■ Alıntılanan metin:
Özellikle İspanya’nın gündeme eklediği iki yeni odak alanı dikkat çekti: Yapay Zeka ve Barış Kültürü. Bu seçim, yaratıcı endüstriler ve dünya barışı için kültürel politikaların ne kadar güncel ve acil konulara odaklandığını kanıtladı.

Kültür Ekonomisi ve Dijital Çağ Tartışmaları
Konferansın ikinci ve üçüncü günleri, bakanlık düzeyindeki tematik tartışmalarla geçti. 30 Eylül, özellikle kültür ekonomisi başlığı altında kritik oturumlara sahne oldu. UNESCO’nun Küresel Raporu’nun verileri, kültürel sektörün ekonomik kalkınma, istihdam yaratma ve inovasyonda vazgeçilmez bir motor olduğunu kanıtladı. Günün dikkat çeken diğer tartışması, İspanya’nın gündeme taşıdığı yapay zeka konusuydu. Katılımcılar, AI’nın yaratıcı süreçlere etkisini ele aldı. Sanatçıların fikri mülkiyet haklarının ve kültürel çeşitliliğin dijital alanda korunması gerektiğini vurgulayan güçlü taahhütler verildi. Oturumlarda, kültürün ekonomik değerinin görünür kılınması ve dijital çağda adil bir kültürel sistem inşası ön plana çıktı.

(Bir veri kümesinde listelenen öğeler)
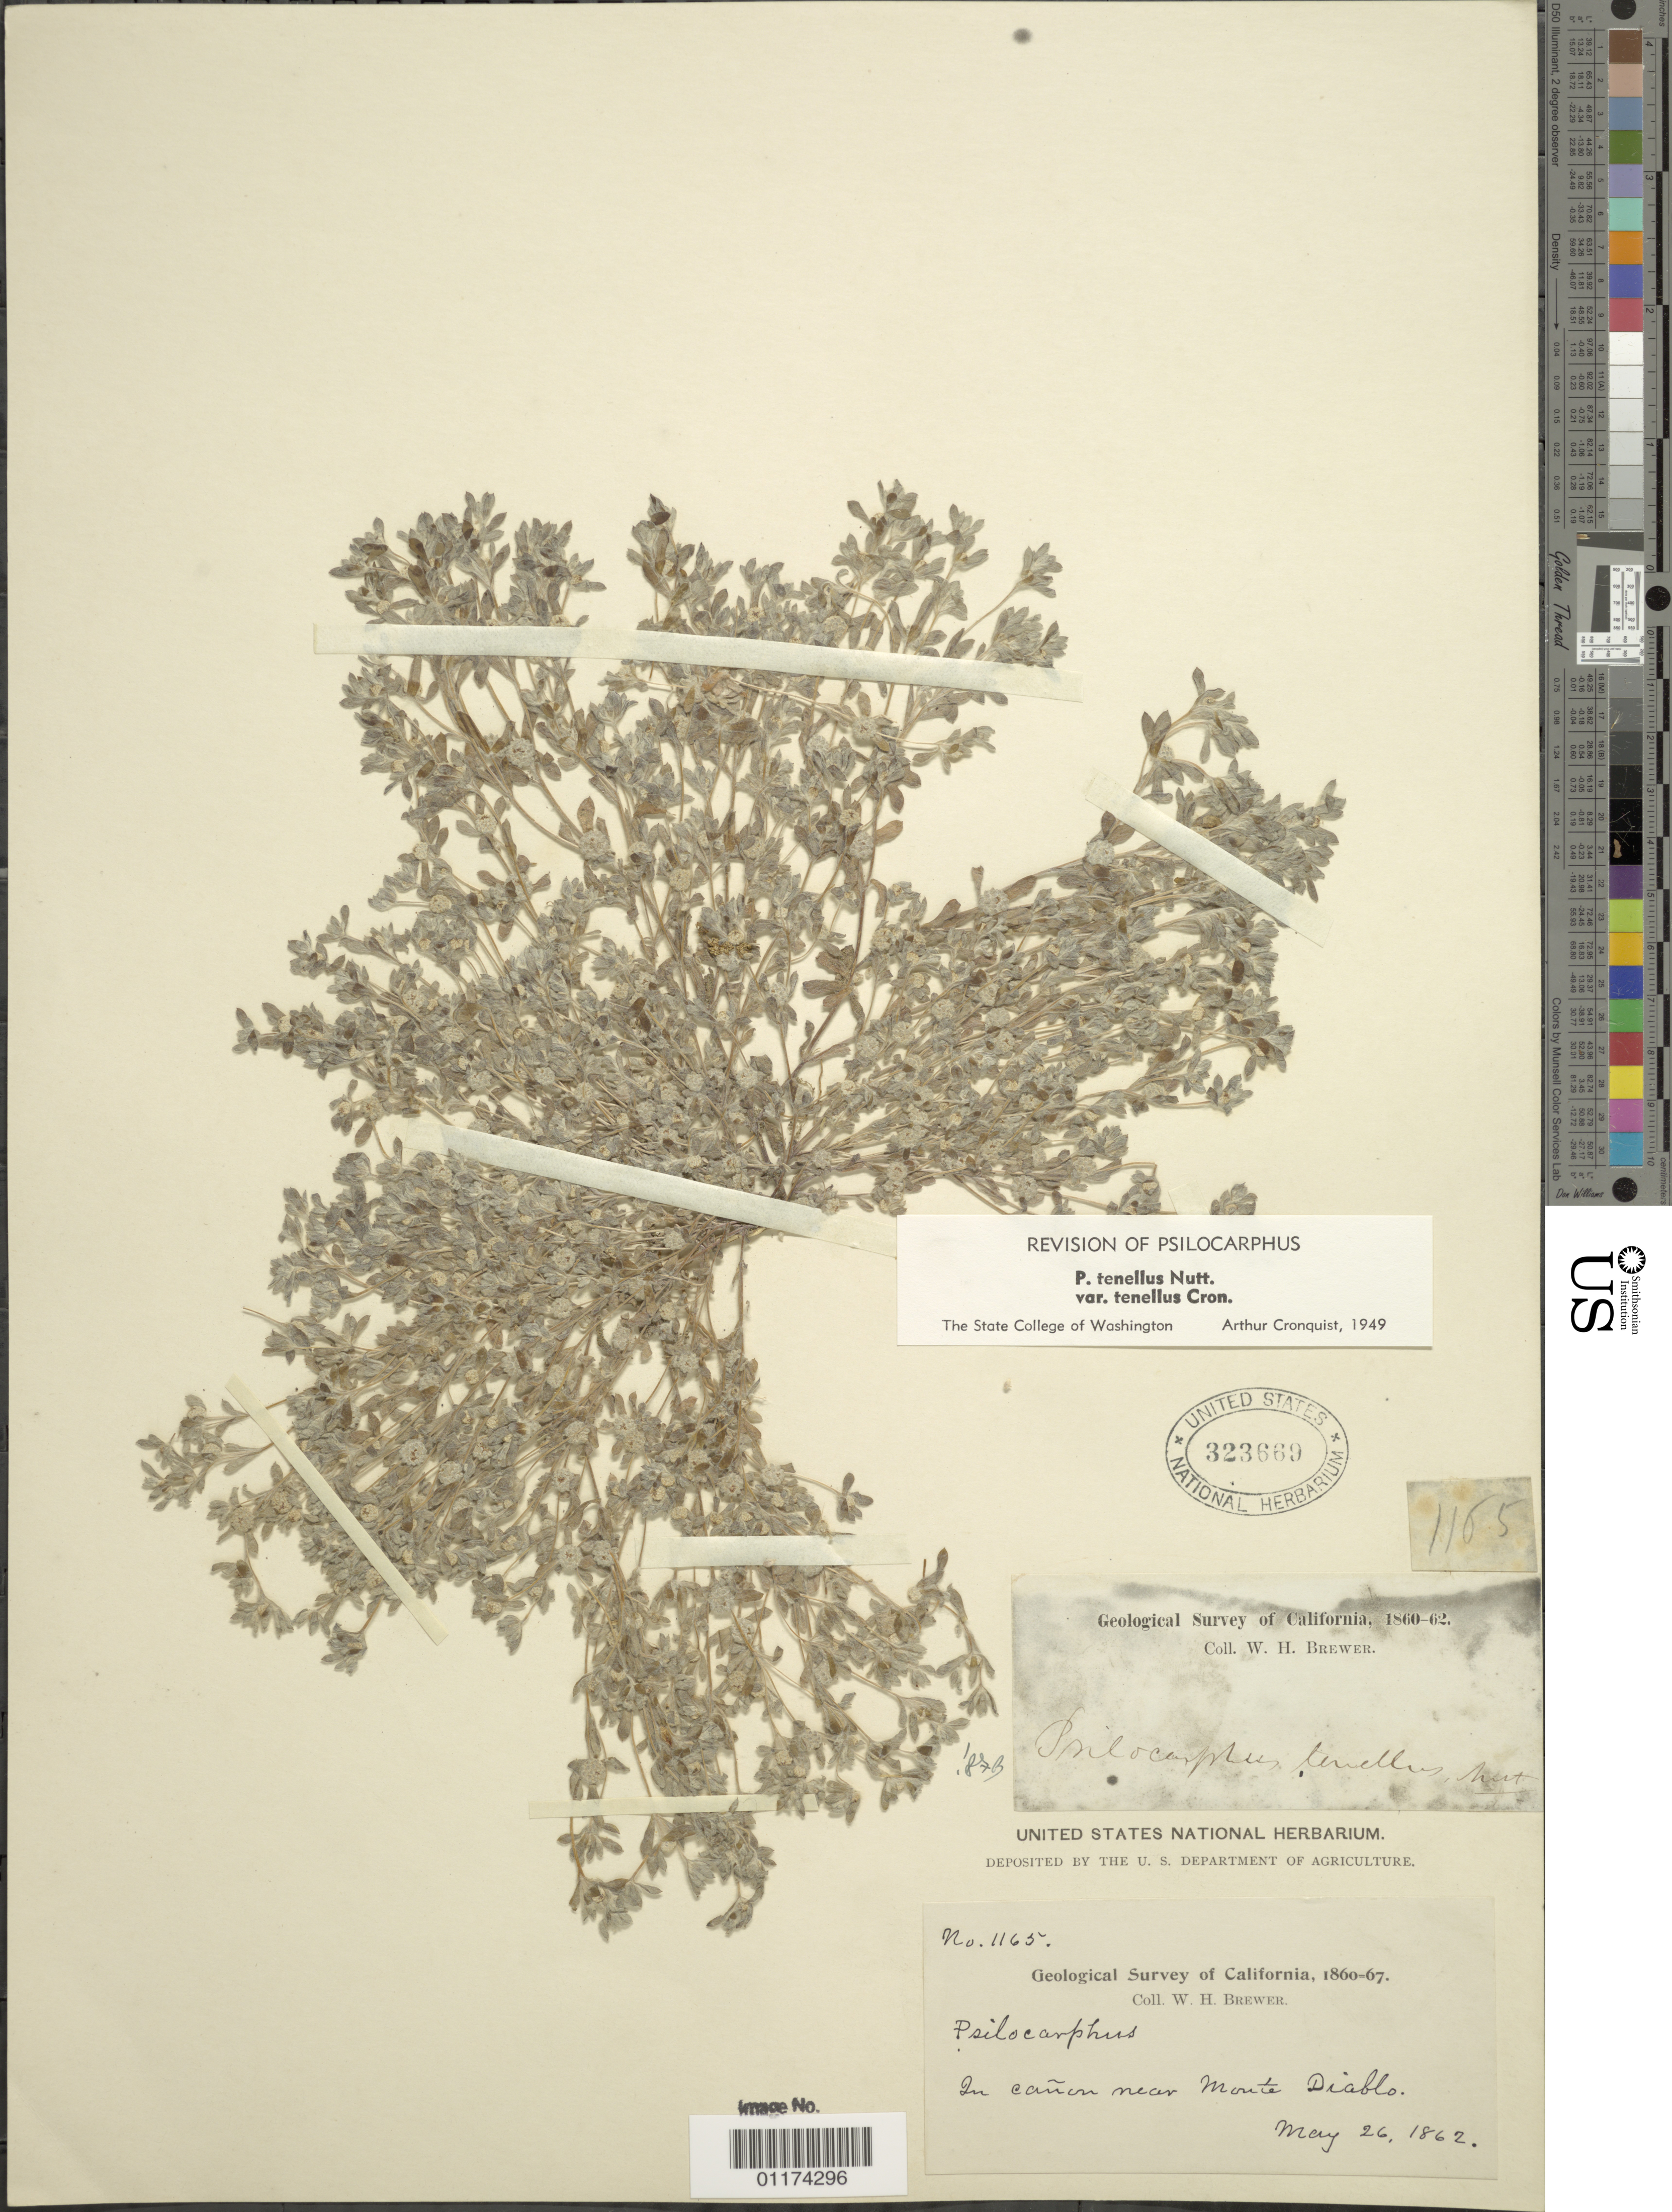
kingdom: Plantae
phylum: Tracheophyta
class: Magnoliopsida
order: Asterales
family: Asteraceae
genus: Psilocarphus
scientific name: Psilocarphus tenellus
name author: Nutt.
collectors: W. H. Brewer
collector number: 1165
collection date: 1862-05-26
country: United States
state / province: California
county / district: Contra Costa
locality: near Monte Diablo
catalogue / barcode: US 323669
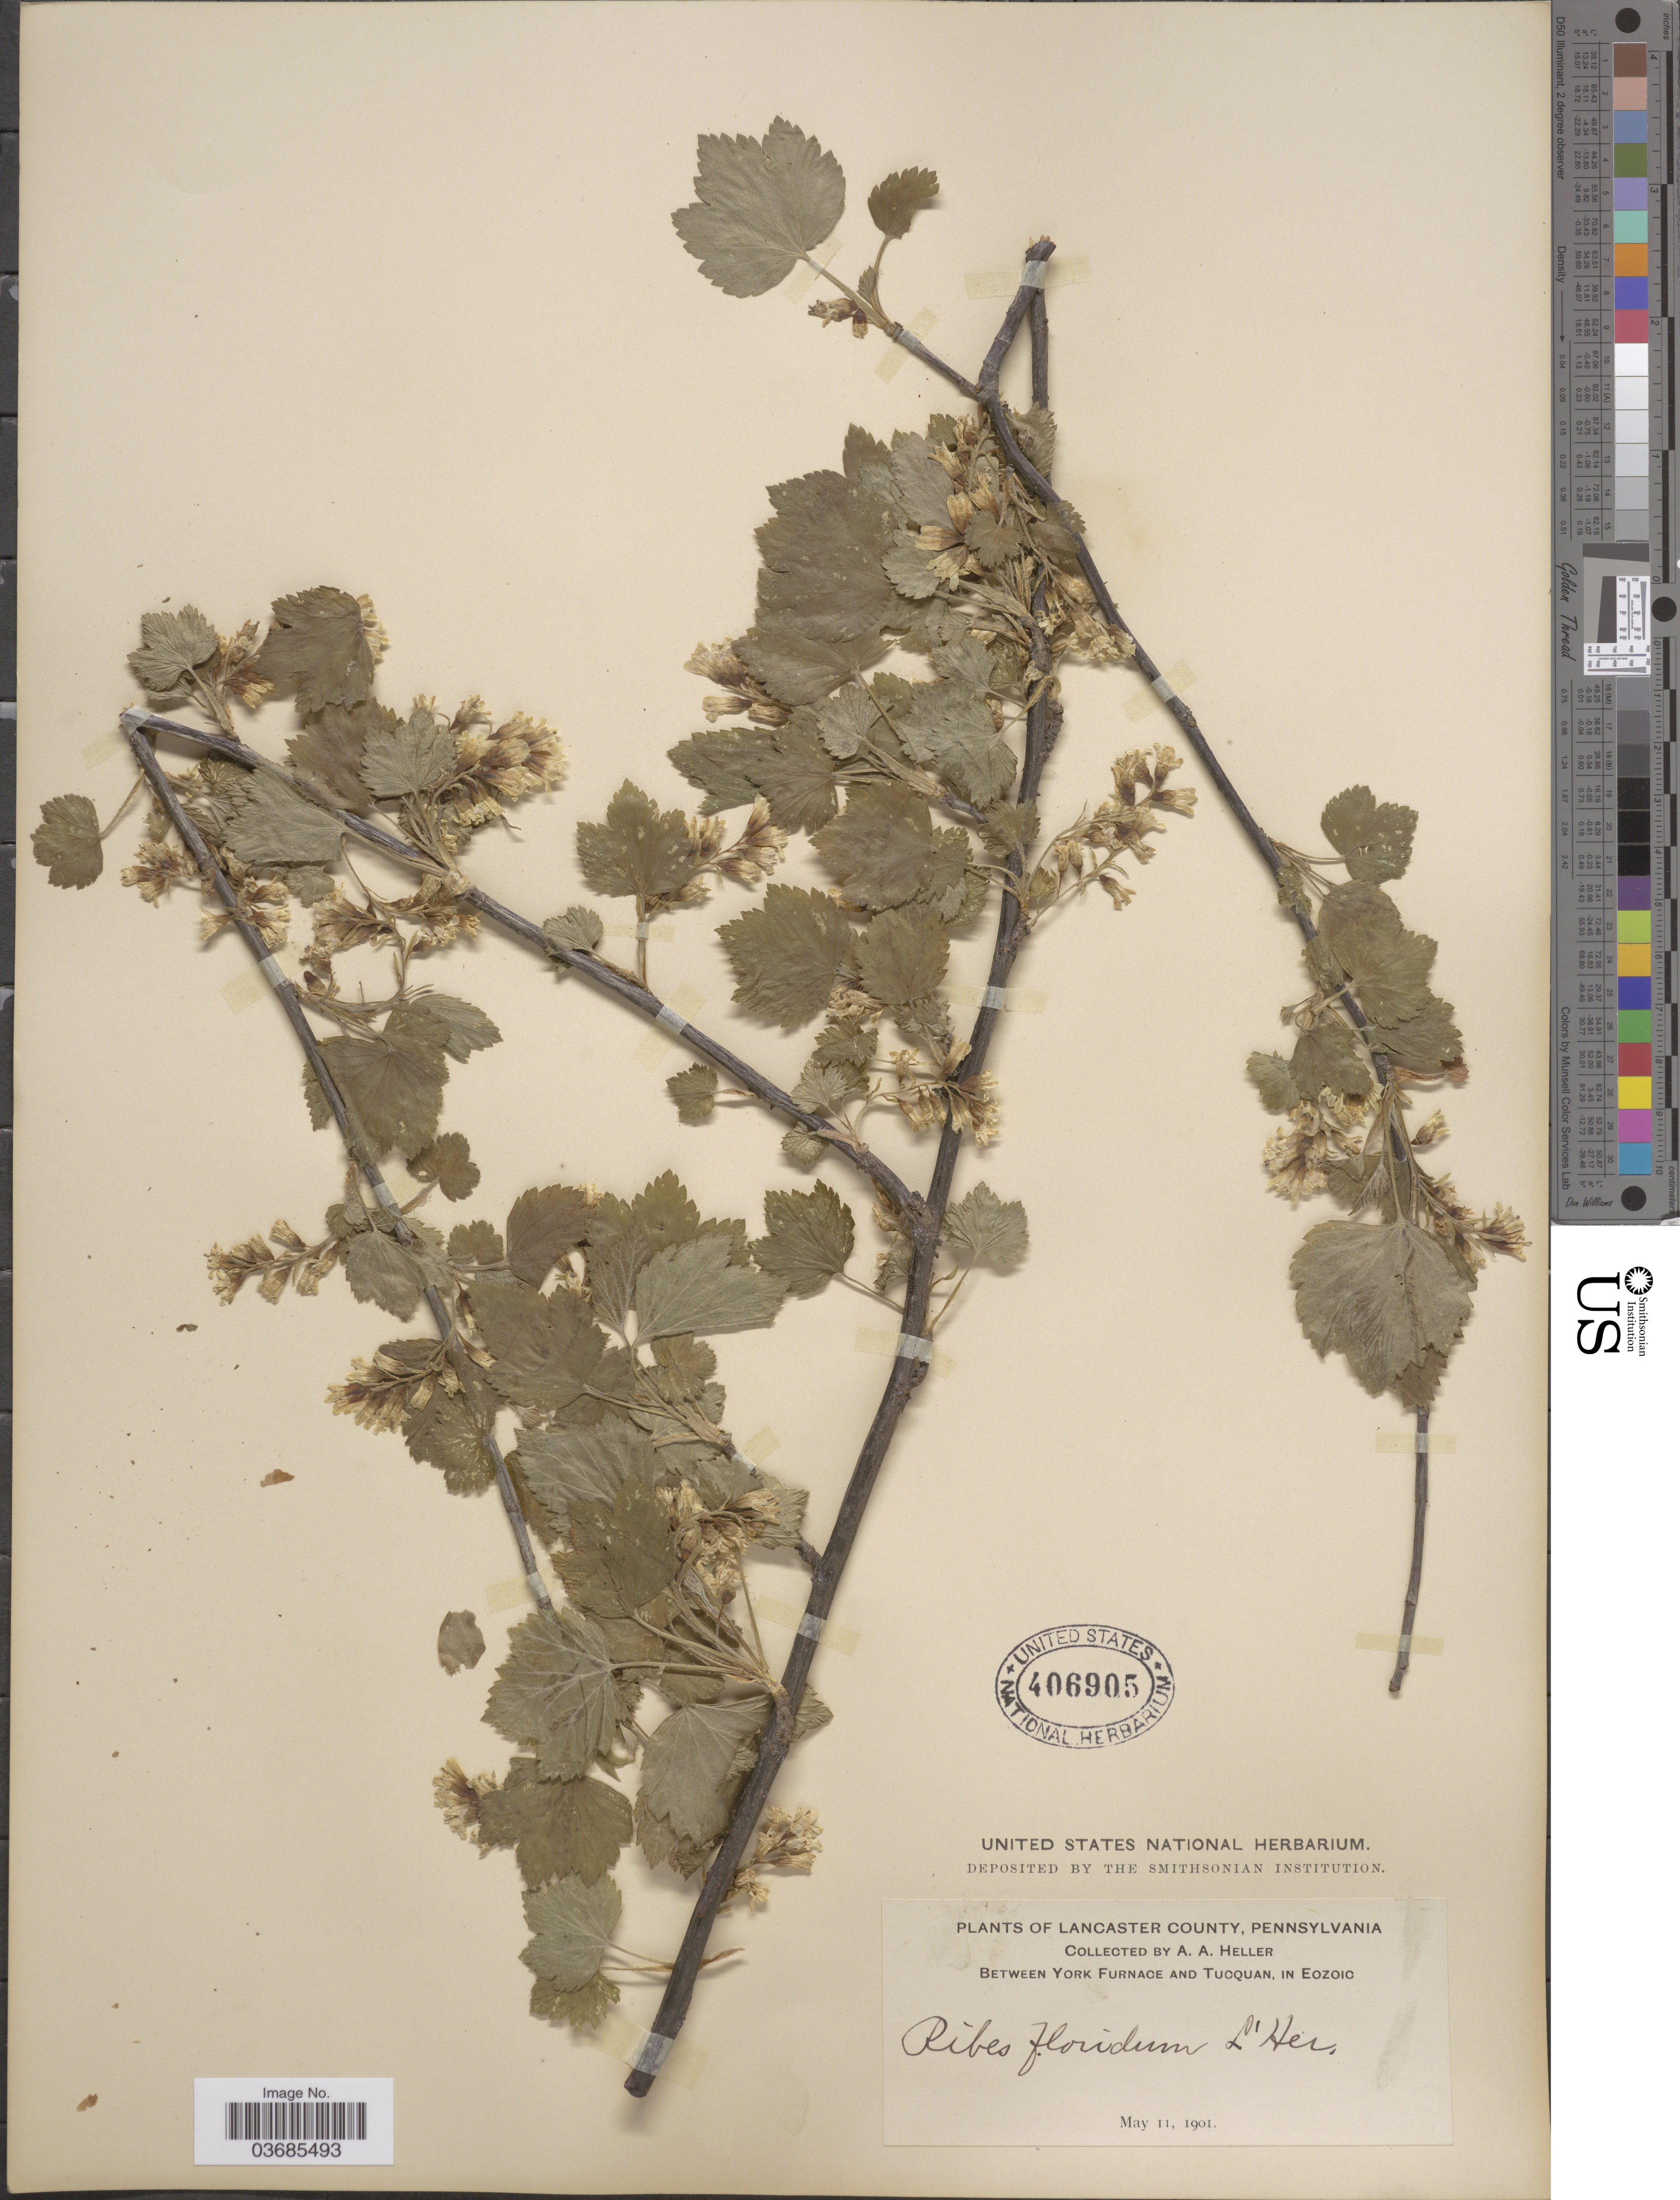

■ Yapılacak işler:
A - Listede "class: Magnoliopsida" ifadesini içeren satırdan "locality: near Monte Diablo" ifadesini içeren satıra kadar, bu satır da dahil, bütün satırları aynen yazar mısın?
B - Kültür ekonomisi ve dijital çağ üzerine olan metni kaldığı yerden sürdürür müsün?

■ Cevaplar:
A -
class: Magnoliopsida
order: Asterales
family: Asteraceae
genus: Psilocarphus
scientific name: Psilocarphus tenellus
name author: Nutt.
collectors: W. H. Brewer
collector number: 1165
collection date: 1862-05-26
country: United States
state / province: California
county / district: Contra Costa
locality: near Monte Diablo

B -
UNESCO’nun moderatörlüğünü yaptığı “Kültür Ekonomisi ve Sürdürülebilir Kalkınma” panelinde, kültür sektörünün gayrisafi yurtiçi hasılaya olan katkısı ve yaratıcı endüstrilerin istihdam gücü vurgulandı. Katılımcılar, kültür ekonomisinin yalnızca sanatsal üretimle sınırlı kalmadığını; turizm, yayıncılık, tasarım ve dijital platformlarla doğrudan bağlantılı olduğunu belirtti. Nijerya Kültür Bakanı’nın “Kültür ekonomisi, toplumların geleceğe dair en güçlü sermayesidir” sözleri, günün en dikkat çekici ifadelerinden biri oldu.

Bir diğer odak oturum “Kültür ve Dijital Çağ” başlığı altında gerçekleşti. Yapay zekâ, blockchain ve dijital arşiv teknolojilerinin kültürel üretim ve paylaşımı nasıl dönüştürdüğü tartışıldı. Fransa’dan katılan uzmanlar, yapay zekânın kültür alanında yaratıcı araçlar sunabileceğini, ancak etik ve telif hakları sorunlarını beraberinde getirdiğini dile getirdi. Latin Amerika temsilcileri ise kültürel çeşitliliğin dijital mecralarda görünür kılınmasının önemini vurguladı.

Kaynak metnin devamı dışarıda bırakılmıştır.